* [Given text]
◇ ◇ ◇ ◇ ◇
Oh yeah the spokes are painted black and look nice and weather proof. They are spoked on the inner side of the left and outer side of the right flange. They are nice and tought. I build my own front wheel 14 years ago and is as perfectly straight as the day I made it. This wheel was very very close to my own standards of building regarding tension and trueness. I really thought I was going to be let down on this aspect and was pleasantly surprised I didnt have to tweak it.
I have high standards and I am a mechanical perfectionist. So to say I was 90 percent pleased with the transaction and quality of parts supplied is a big thing from me. I am only left wanting to know where I can get the controller software and will hopefully get a reply from cellman soon (only emailed a few hours ago). Any questions let me know and il see if I can help. I cant wait to rip up my 18% gradient hills soon!
Thanks Dan
Purchase and delivery
Went onto http://em3ev.com/store/index.php?route=common/home picked my 10t 36v motor from the pic'n'mix section. Selected double phase wires (Ie two runs of standard cable not 1 strand at double thickness per phase), two freewheels with 11t smallest procket 9 and 7 speed, freewheel removal tool, usb cable, 40a infineon 3077, torque arm, alex dh rim option, extra throttle for spares, temperature probe and sal 2-4week delivery at £68.
◇ ◇ ◇ ◇ ◇
* [Work order] Retype the e-bike wheel post above, word for word, from "I have high" to "delivery at £68.".

* [Provided data]
◇ ◇ ◇ ◇ ◇
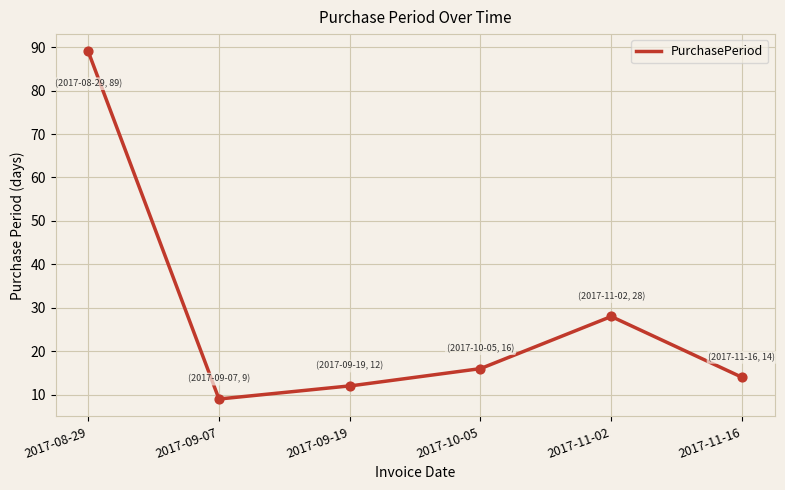

Approximately how many times larger is the value at 2017-11-16 compared to 2017-10-05?

0.9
◇ ◇ ◇ ◇ ◇
* [Exercise output]
I have high standards and I am a mechanical perfectionist. So to say I was 90 percent pleased with the transaction and quality of parts supplied is a big thing from me. I am only left wanting to know where I can get the controller software and will hopefully get a reply from cellman soon (only emailed a few hours ago). Any questions let me know and il see if I can help. I cant wait to rip up my 18% gradient hills soon!
Thanks Dan
Purchase and delivery
Went onto http://em3ev.com/store/index.php?route=common/home picked my 10t 36v motor from the pic'n'mix section. Selected double phase wires (Ie two runs of standard cable not 1 strand at double thickness per phase), two freewheels with 11t smallest procket 9 and 7 speed, freewheel removal tool, usb cable, 40a infineon 3077, torque arm, alex dh rim option, extra throttle for spares, temperature probe and sal 2-4week delivery at £68.